By the way, this post stating above that I am a woman still yielded an 82% chance of being male.  And it tells me I sound like I’m 22 years old.  But I’m still an INTP, so there’s that.

Go feed one of your posts into the site and tell me how it categorized you.

10 comments

1 Chickenpig { 02.21.17 at 9:12 am }

I think that most women who read a lot, especially certain genres, will come out being ‘male’ when their writing is sampled. It is because the majority of the books we read are written by men, and it effects your ‘voice’. I also come out as male, and I am often confused as a male on the internet. I wonder why you are considered in your 20’s? You do sound like a hip chicke 🙂

2 nicoleandmaggie { 02.21.17 at 9:20 am }

OMG, everything else about it is so uncannily like me that I am almost convinced I am 97% male! It got everything– age, Myers-Briggs, etc.

I assume part of why I’m coding as male is because I make an effort to get rid of qualifiers in my writing. Strunk and White will always code male. In my speaking I still use a lot of those softeners (a lot compared to a male economist, anyway) because I have to.

3 em { 02.21.17 at 12:18 pm }

Didn’t go try it yet, but I will say that Twitter promo tweets keep trying to fix me up with a man.

4 Sharon { 02.21.17 at 1:47 pm }

Hmm. Interesting.

5 Ana { 02.21.17 at 2:42 pm }

I tried it with my latest post and it said “79% male”. Weird weird weird. I think its BS. The rest of it was pretty spot on: neuroticism, hard-working & organized, liberal/

6 Ana { 02.21.17 at 2:43 pm }

OK I just put in the next to the last post and: 84% female. So…yeah. I guess you need to put more data in to get a more accurate prediction.

7 fifi { 02.21.17 at 5:06 pm }

I wrote a short story from the viewpoint of a 15-year-old girl, so I decided to subject it to the test. Turns out she talks like she’s 31 (bugger) but at least her gender came out right (although only slightly).
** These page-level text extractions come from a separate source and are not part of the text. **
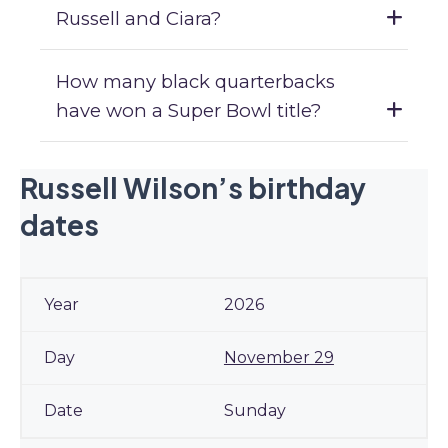
Russell and Ciara?
How many black quarterbacks
have won a Super Bowl title?
Russell Wilson’s birthday
dates
2026
November 29
Sunday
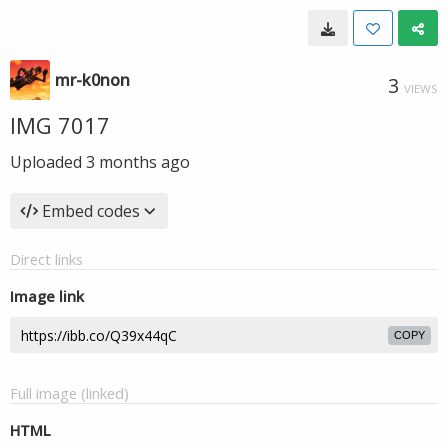
mr-k0non
3
VIEWS
IMG 7017
Uploaded
3 months ago
Embed codes
Direct links
Image link
COPY
Full image (linked)
HTML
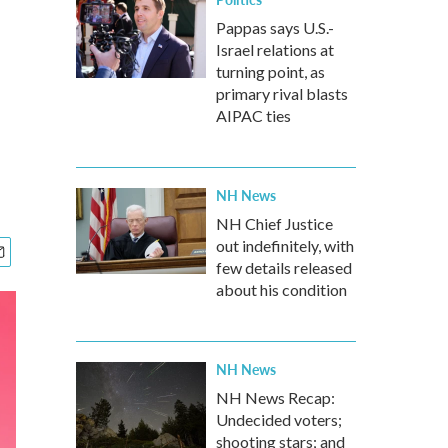
Pappas says U.S.-
Israel relations at
turning point, as
primary rival blasts
AIPAC ties
NH News
NH Chief Justice
out indefinitely, with
few details released
about his condition
NH News
NH News Recap:
Undecided voters;
shooting stars; and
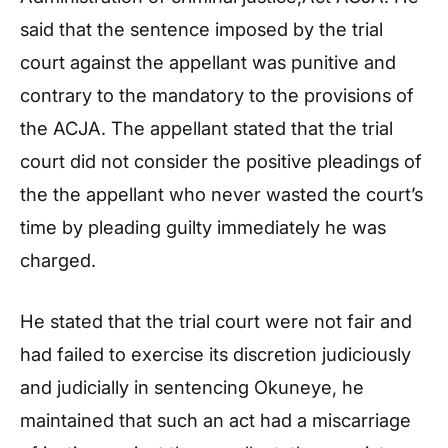
said that the sentence imposed by the trial
court against the appellant was punitive and
contrary to the mandatory to the provisions of
the ACJA. The appellant stated that the trial
court did not consider the positive pleadings of
the the appellant who never wasted the court’s
time by pleading guilty immediately he was
charged.
He stated that the trial court were not fair and
had failed to exercise its discretion judiciously
and judicially in sentencing Okuneye, he
maintained that such an act had a miscarriage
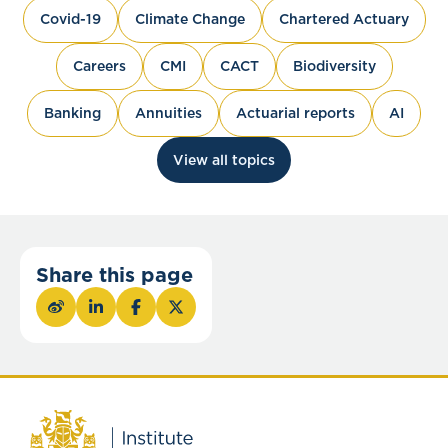
Covid-19
Climate Change
Chartered Actuary
Careers
CMI
CACT
Biodiversity
Banking
Annuities
Actuarial reports
AI
View all topics
Share this page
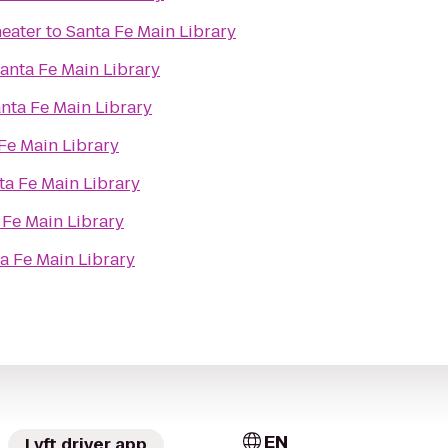
eater
to
Santa Fe Main Library
anta Fe Main Library
nta Fe Main Library
Fe Main Library
ta Fe Main Library
 Fe Main Library
a Fe Main Library
EN
Lyft driver app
8 No Baby Ruth { 02.22.17 at 3:26 am }

Interesting!! I fed a number of posts in and it flip-flops between male and female, but I’m always in my 30s (true). My last post (where I announced pregnancy) still coded as male, so clearly content is not relevant…
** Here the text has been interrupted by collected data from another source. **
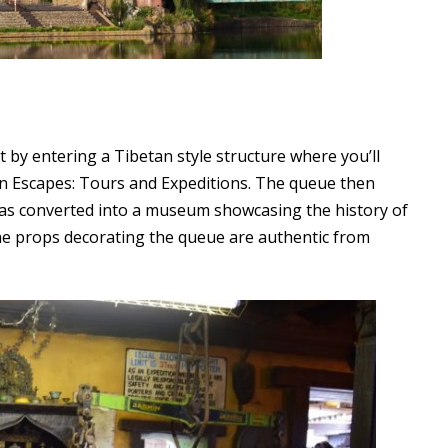
t by entering a Tibetan style structure where you’ll
n Escapes: Tours and Expeditions. The queue then
as converted into a museum showcasing the history of
 the props decorating the queue are authentic from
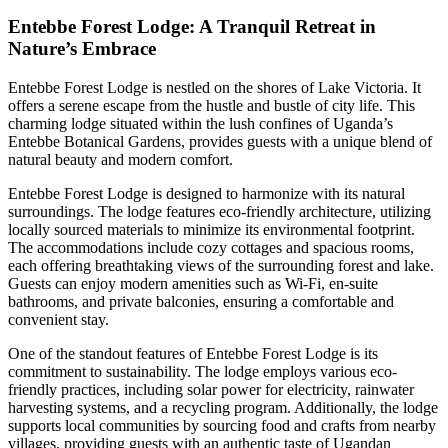
Entebbe Forest Lodge: A Tranquil Retreat in
Nature’s Embrace
Entebbe Forest Lodge is nestled on the shores of Lake Victoria. It
offers a serene escape from the hustle and bustle of city life. This
charming lodge situated within the lush confines of Uganda’s
Entebbe Botanical Gardens, provides guests with a unique blend of
natural beauty and modern comfort.
Entebbe Forest Lodge is designed to harmonize with its natural
surroundings. The lodge features eco-friendly architecture, utilizing
locally sourced materials to minimize its environmental footprint.
The accommodations include cozy cottages and spacious rooms,
each offering breathtaking views of the surrounding forest and lake.
Guests can enjoy modern amenities such as Wi-Fi, en-suite
bathrooms, and private balconies, ensuring a comfortable and
convenient stay.
One of the standout features of Entebbe Forest Lodge is its
commitment to sustainability. The lodge employs various eco-
friendly practices, including solar power for electricity, rainwater
harvesting systems, and a recycling program. Additionally, the lodge
supports local communities by sourcing food and crafts from nearby
villages, providing guests with an authentic taste of Ugandan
9 Jess { 02.22.17 at 9:00 am }

I came out totally female on one post, and “female but not afraid to show masculine side” on another. I was 31 for the mostly female post and 26 for the middle of the road one, which was interesting. Both came out INTP, but I wonder if because they are blog posts I am self-reflecting all over the place and so that’s one reason? I’ve never done the Meyer-Briggs in its entirety, but those real reliable facebook ones put me in similar boats, although usually I’m Judging. I am apparently easily stressed and emotional. Also contemplative, liberal & artistic, competitive, and impulsive & spontaneous (which is hilarious since I need a plan and last minute surprises stress me out). What I find interesting is how they determine gender. What makes writing more “male” or more “female?” It troubles me a bit to think on that one. Also that in the wake of others being proclaimed male, there’s a tiny part of me that feels like being told I’m female means my writing is overly emotional, with too many extended sentences, interjections, and qualifiers. I say I’m proud of my femaleness! 🙂 Definitely an interesting thought experiment.

10 Lori Lavender Luz { 02.22.17 at 2:03 pm }

I’m glad you did this because I’ve been meaning to test out Apply Magic Sauce (I first saw this in conjunction with how the election was won using it) but first I’d need to investigate its privacy requirements.

I tested with 2 blog posts. I am a 37 year old male or a 27 year old female. I am INTP and ISTJ, neither of which are what I think I actually am.

And after I took the test, I cleared my cookies and chanced my browser’s cookie policy.